Re-Entry, Housing, and the Job Market

I am at the 5th Conference on Empirical Legal Studies at Yale University, and have heard two interesting presentations on re-entry.

Amanda Geller and Marah Curtis’ paper A Sort of Homecoming: Incarceration and the Housing Security of Urban Men compares the housing status of previously incarcerated and non-incarcerated fathers in fragile, poor families. Using a database formed for studying fragile families, Geller and Curtis compare how fathers fare during their child’s infancy in terms of housing. As measures of housing, they use not only eviction, but also other measures mortgage default and living with others. They find that formerly incarcerated fathers have more trouble finding a stable housing situation, and while some of this difficulty is attributed to lack of income, it does not explain away all the difficulty.
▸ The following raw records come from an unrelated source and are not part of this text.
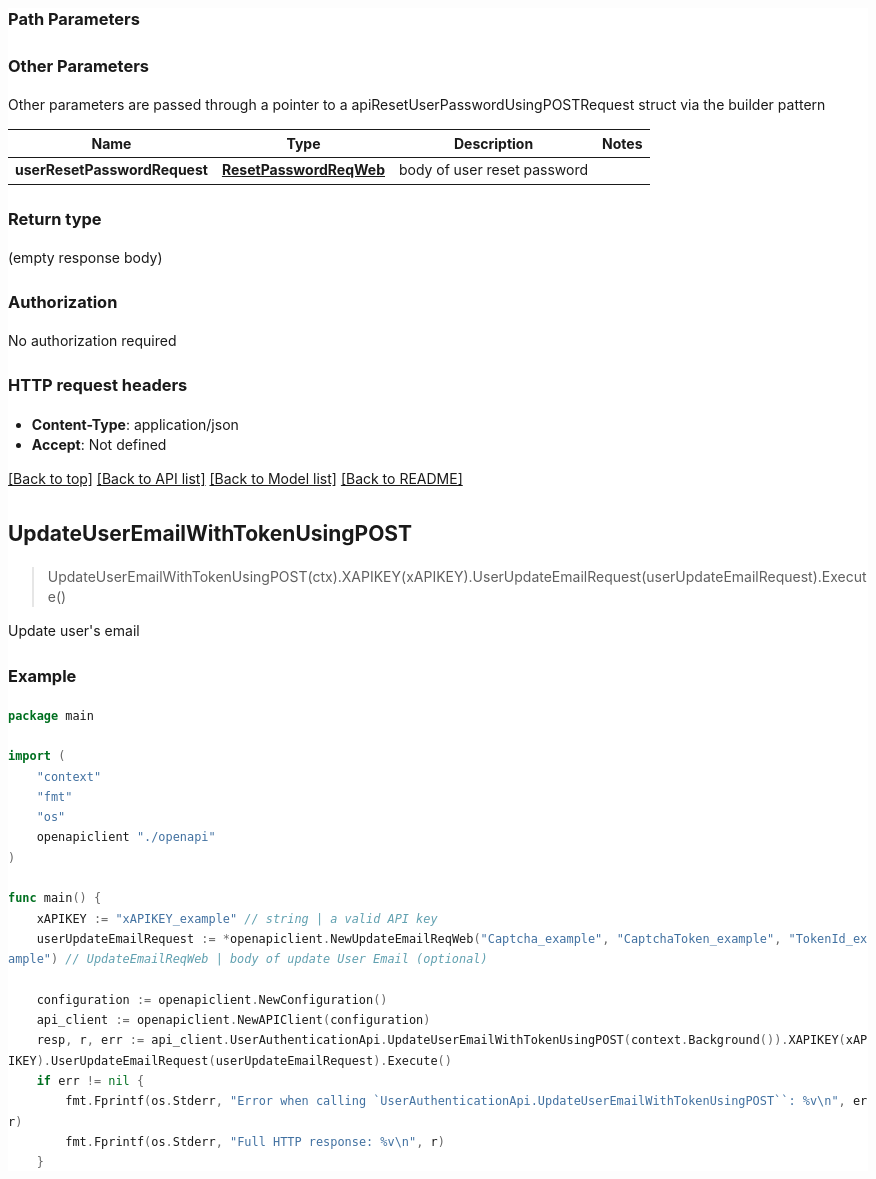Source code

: ### Path Parameters



### Other Parameters

Other parameters are passed through a pointer to a apiResetUserPasswordUsingPOSTRequest struct via the builder pattern


Name | Type | Description  | Notes
------------- | ------------- | ------------- | -------------
 **userResetPasswordRequest** | [**ResetPasswordReqWeb**](ResetPasswordReqWeb.md) | body of user reset password  | 

### Return type

 (empty response body)

### Authorization

No authorization required

### HTTP request headers

- **Content-Type**: application/json
- **Accept**: Not defined

[[Back to top]](#) [[Back to API list]](../README.md#documentation-for-api-endpoints)
[[Back to Model list]](../README.md#documentation-for-models)
[[Back to README]](../README.md)


## UpdateUserEmailWithTokenUsingPOST

> UpdateUserEmailWithTokenUsingPOST(ctx).XAPIKEY(xAPIKEY).UserUpdateEmailRequest(userUpdateEmailRequest).Execute()

Update user's email



### Example

```go
package main

import (
    "context"
    "fmt"
    "os"
    openapiclient "./openapi"
)

func main() {
    xAPIKEY := "xAPIKEY_example" // string | a valid API key
    userUpdateEmailRequest := *openapiclient.NewUpdateEmailReqWeb("Captcha_example", "CaptchaToken_example", "TokenId_example") // UpdateEmailReqWeb | body of update User Email (optional)

    configuration := openapiclient.NewConfiguration()
    api_client := openapiclient.NewAPIClient(configuration)
    resp, r, err := api_client.UserAuthenticationApi.UpdateUserEmailWithTokenUsingPOST(context.Background()).XAPIKEY(xAPIKEY).UserUpdateEmailRequest(userUpdateEmailRequest).Execute()
    if err != nil {
        fmt.Fprintf(os.Stderr, "Error when calling `UserAuthenticationApi.UpdateUserEmailWithTokenUsingPOST``: %v\n", err)
        fmt.Fprintf(os.Stderr, "Full HTTP response: %v\n", r)
    }
```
Charles Loeffler’s paper The Effects of Imprisonment on Labor Market Participation: Evidence from a Natural Experiment compares the job status of convicted people who were sentenced by high-incarceration and low-incarceration judges. Suprisingly, Loeffler finds that the former tend to fare better in the job market–but only temporarily. This finding might be explained in three main ways: Parole agents do a better job than, say, probation officers in finding jobs for formerly incarcerated people (but not good enough to provide enduring employment); incarceration breaks inmates’ ties to their former environment and therefore requires them to shift to the “covered” economy; or, inmates simply age out of crime while in prison.